Factors that increase price

  1. First of all, if a company is targeted for acquisition, there’s a~30% acquisition premium to nudge shareholders into selling. This premium will vary based on agressiveness of acquisition.
  2. Tangible or intangible assets. In the tech world, it can be a back catalog of IPs, patents etc.
  3. Unfair advantage : strong barrier of entry (aka « walled garden »), a monopoly, a strong brand premium pricing strategy and high operational margin (like Apple)
  4. A strong culture of innovation, a solid and reputable management team
  5. A big addressable market that is growing
  6. For indie studios : no game BUT a splendid number of wishlists is a good signal as it will convert under various thumb rules.
  7. Boiling M&A market or an overall market growth, like games industry during covid, increase multipliers (though it also can be heterogenous depending on geographic zones as US multipliers are significantly higher than EUR)
  8. The way the buyer is financed and the way the deal is structured (with earn-out, partial payment in buyer’s shares etc.)
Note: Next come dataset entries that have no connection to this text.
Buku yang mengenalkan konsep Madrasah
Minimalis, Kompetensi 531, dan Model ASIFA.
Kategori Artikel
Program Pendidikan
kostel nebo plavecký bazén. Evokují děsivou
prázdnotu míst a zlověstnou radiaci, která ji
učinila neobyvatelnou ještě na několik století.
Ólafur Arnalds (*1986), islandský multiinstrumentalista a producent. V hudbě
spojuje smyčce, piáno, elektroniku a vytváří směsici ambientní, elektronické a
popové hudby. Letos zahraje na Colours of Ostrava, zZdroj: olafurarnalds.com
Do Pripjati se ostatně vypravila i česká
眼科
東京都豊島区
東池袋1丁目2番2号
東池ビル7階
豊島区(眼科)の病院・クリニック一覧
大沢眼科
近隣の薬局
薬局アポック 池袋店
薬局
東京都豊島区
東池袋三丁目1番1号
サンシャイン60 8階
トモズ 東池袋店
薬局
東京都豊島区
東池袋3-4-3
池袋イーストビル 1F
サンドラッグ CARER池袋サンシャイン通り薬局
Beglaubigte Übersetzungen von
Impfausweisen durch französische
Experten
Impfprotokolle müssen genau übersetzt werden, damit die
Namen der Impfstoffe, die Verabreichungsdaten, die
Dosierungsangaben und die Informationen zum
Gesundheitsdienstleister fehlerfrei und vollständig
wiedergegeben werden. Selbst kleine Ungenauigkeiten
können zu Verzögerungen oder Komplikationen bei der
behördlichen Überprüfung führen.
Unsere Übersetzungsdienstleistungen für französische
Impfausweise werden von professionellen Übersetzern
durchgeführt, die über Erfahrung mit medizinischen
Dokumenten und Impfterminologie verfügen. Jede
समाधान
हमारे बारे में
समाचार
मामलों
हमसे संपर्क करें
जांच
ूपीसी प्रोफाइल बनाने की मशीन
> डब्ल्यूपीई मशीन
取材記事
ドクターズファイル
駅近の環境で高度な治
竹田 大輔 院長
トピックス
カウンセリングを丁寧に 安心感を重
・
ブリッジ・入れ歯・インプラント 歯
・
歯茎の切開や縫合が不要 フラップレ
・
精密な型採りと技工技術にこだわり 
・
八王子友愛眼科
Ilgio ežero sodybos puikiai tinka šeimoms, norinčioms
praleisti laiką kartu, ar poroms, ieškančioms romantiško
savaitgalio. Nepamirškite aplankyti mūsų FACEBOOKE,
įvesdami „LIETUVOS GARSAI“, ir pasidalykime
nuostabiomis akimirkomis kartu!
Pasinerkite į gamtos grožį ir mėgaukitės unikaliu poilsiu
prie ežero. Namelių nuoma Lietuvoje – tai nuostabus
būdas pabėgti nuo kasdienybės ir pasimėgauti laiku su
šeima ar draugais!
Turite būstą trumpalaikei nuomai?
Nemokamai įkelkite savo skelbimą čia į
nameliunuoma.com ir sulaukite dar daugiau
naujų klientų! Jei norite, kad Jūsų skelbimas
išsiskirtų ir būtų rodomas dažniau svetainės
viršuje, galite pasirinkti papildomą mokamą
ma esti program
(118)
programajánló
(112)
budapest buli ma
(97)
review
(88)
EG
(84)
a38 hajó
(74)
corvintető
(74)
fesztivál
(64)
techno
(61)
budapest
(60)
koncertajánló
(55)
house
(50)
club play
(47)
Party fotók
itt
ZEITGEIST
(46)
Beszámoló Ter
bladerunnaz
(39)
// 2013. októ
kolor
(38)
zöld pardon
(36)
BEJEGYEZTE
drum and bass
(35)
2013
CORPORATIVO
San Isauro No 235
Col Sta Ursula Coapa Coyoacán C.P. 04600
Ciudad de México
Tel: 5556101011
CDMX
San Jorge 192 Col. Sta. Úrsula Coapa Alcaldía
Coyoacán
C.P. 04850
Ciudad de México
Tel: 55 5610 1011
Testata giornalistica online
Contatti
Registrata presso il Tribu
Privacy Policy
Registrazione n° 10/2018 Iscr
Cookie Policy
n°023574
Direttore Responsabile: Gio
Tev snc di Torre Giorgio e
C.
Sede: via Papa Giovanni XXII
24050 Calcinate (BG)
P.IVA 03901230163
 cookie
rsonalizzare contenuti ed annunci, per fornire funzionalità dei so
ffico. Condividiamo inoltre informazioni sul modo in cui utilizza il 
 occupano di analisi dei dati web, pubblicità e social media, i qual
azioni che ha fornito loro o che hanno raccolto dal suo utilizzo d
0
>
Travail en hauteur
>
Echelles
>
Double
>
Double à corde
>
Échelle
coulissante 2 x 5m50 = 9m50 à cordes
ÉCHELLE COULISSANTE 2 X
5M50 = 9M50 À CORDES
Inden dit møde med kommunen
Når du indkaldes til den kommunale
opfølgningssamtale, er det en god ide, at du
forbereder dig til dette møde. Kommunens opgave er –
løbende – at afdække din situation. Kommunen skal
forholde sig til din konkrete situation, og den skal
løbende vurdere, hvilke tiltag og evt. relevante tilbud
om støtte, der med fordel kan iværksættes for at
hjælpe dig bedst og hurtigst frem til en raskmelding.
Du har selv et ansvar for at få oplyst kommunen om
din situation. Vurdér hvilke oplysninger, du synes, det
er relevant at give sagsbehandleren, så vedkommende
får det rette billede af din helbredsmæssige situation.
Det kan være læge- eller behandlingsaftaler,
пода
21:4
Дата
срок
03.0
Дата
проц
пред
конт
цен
Bullish market increase multipliers

Factors that decrease price

  1. Historical shareholders with a too much power at the captable.
  2. Negative business signals : excessive debt, low margin, high volatility of revenues, prior downround fundraising, founders who leave etc.
  3. Dependancy on a few revenue streams and unclear go-to-market plans.
  4. Lots of paid revenues (=unsustainable business model)
  5. Dependancy on private platforms with monopolies, like any GAFA or Roblox, who can change revenue structure unchallenged.
  6. A niche or shrinking adressable market
  7. A bearish sector, like the game industry post-covid.
  8. For indie studios : company with less than a handful of millions of net income (eg the overwhelming majority of indies) are considered small and will bring the multipliers down due to lack of liquidity.